Anyway, even with the repulsive purgative that's just one day of relative discomfort which is nothing compared to the pain, unpleasant side effects and disruption caused by 7 weeks of radiation and chemical warfare on your digestive and reproductive organs, followed by months of recuperation afterwards. You think having to stay close to a toilet for one day is a drag, try having to do it for 6 months or more. Plus the painkillers they give you fock you up, but without ever really fully killing the pain.
I'm serious about this so though I've never wanted to talk about it on SOTW before, I feel compelled to do so if it will help save even one other life. Get a colonoscopy every 3 years once you are past 50 because they will catch the precancerous polyps before they get a chance to develop further and will catch any fast-growing or aggressive tumors before it is really too late. Don't wait the 5 years the medical establishment talks about because that is an insurance decision to save money and definitely once past 60 it is way too long to be safe. This is a fact: I would be saying my goodbyes right now if I had waited 5 years like they advise and hadn't gotten what I thought was going to be another routine clean colonoscopy. That was two years ago next month, and although just 3.5 years after the previous totally clean test, they found a big fat stage T2 Ni (IIIA) tumor anyway.
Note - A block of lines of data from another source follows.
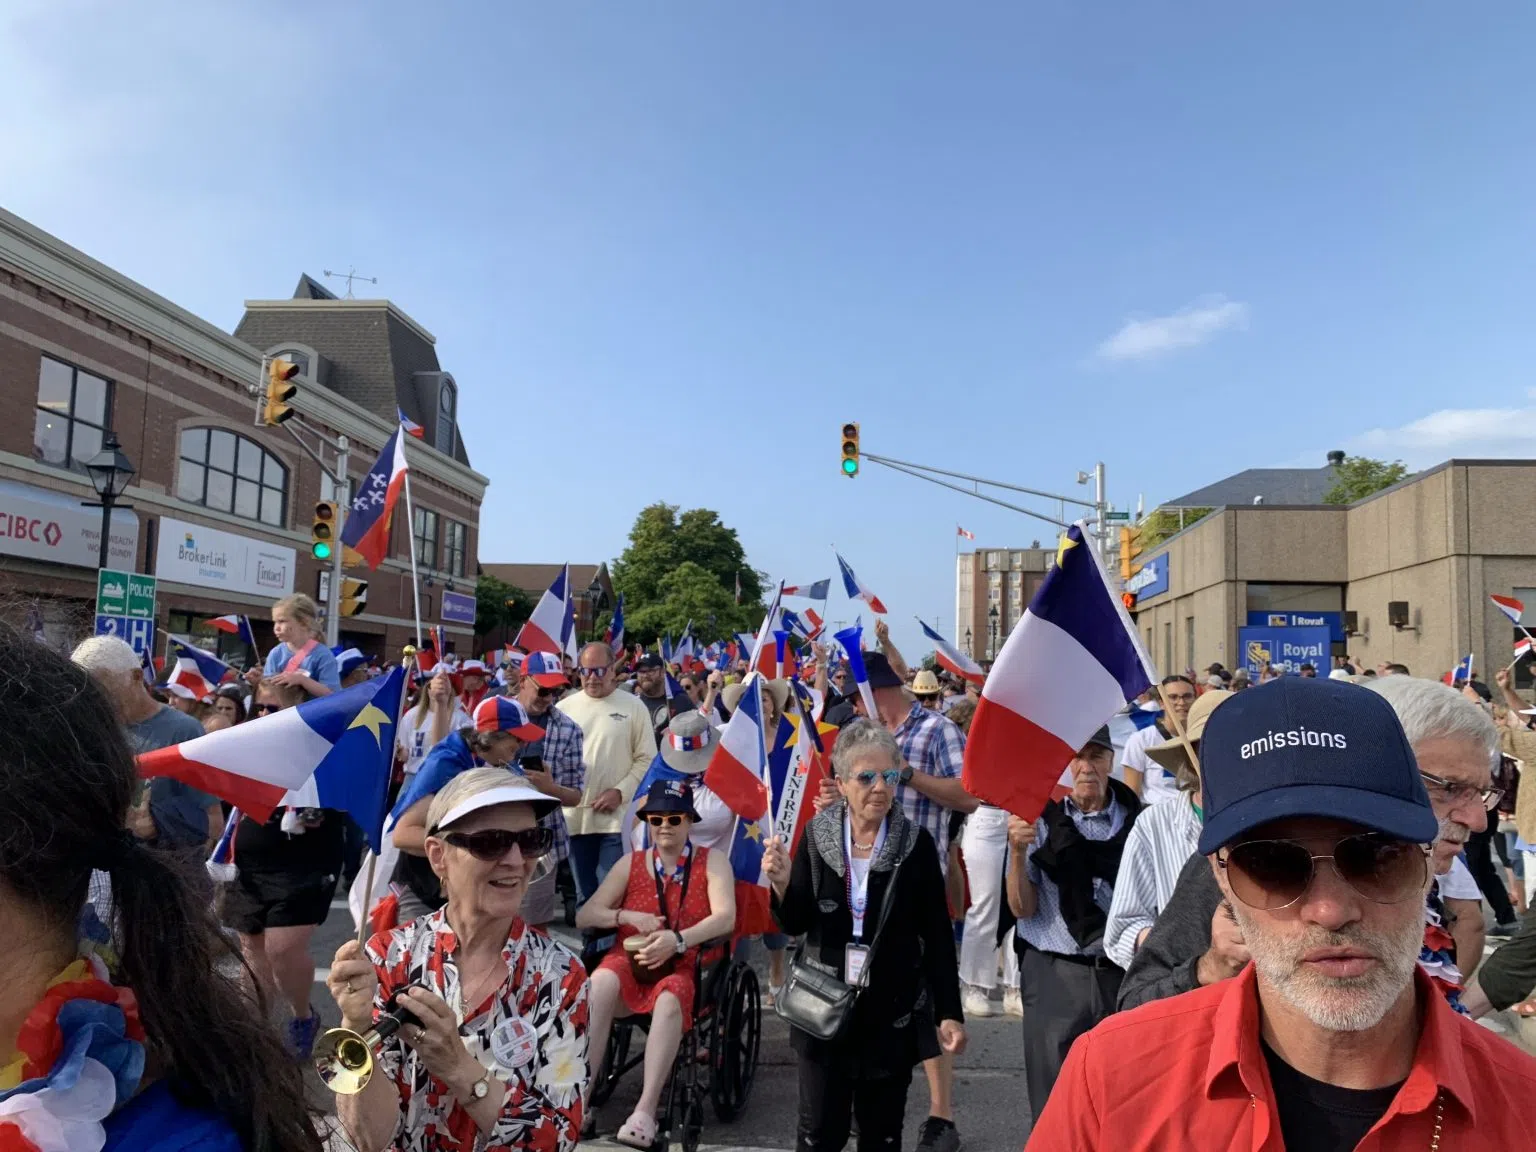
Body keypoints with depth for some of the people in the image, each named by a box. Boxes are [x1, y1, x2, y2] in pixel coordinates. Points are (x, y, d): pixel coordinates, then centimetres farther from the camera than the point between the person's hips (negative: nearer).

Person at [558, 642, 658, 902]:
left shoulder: (633, 706, 0)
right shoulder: (565, 707, 6)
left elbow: (647, 759, -1)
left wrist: (620, 792, -12)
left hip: (617, 817, -3)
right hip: (575, 815, 3)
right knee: (583, 894, 13)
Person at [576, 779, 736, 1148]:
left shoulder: (713, 862, 4)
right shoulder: (630, 864, 11)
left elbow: (725, 917, -11)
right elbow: (584, 917, 6)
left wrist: (677, 940, -27)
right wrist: (626, 917, -14)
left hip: (685, 967, -2)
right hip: (629, 961, 2)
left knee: (670, 999, -38)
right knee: (600, 983, -33)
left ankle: (645, 1110, -34)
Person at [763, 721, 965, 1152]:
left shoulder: (917, 843, -10)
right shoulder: (816, 835, -6)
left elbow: (937, 935, -5)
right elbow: (796, 924, -1)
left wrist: (949, 1012, -5)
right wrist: (782, 884, -20)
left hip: (892, 1014, -1)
The treatment is no fun for sure, but considering the alternative I consider myself very fortunate as well as thankful to have had it to go through because it appears to have saved me (knock on wood). I am very greatful because didn't need surgery or a colostomy, unlike a colleague who had to have a temporary colostemy and almost died from perotinitis contracted during the operation to rejoin the sections. So believe me, it's better to have them push a tube up your colon to look around than have them surgically removing it because they didn't. Or to be like a few other people I knew who were diagnosed too late to be saved because they never had regular colonoscopies.
At the beginning of the ordeal--the diagnosis, the waiting for treatment to begin, the pains of the treatment, the fear, doubt and hope--I questioned over and over what I had done to deserve such ill fortune. But afterwards, when it started looking like the tumor was vanquished (knock on wood), I suddenly found myself questioning what I had done to deserve such seeming good fortune. I will never stop wondering what made me the one to survive while so many others suffer through treatment and die anyway.
I still don't know the answer to that, other than that like much of life it often seems to be just a crap shoot prone to the totally arbitrary vagaries of pure chance and good or bad luck. Perhaps we can't control that very much, but we certainly can load the dice in our favor by making it a point to have all the proven-successful diagnostic tests, such as colonoscopy, that we can.
Thanks for reading this. Now go do yourselves a favor, get a colonoscopy and save your lives.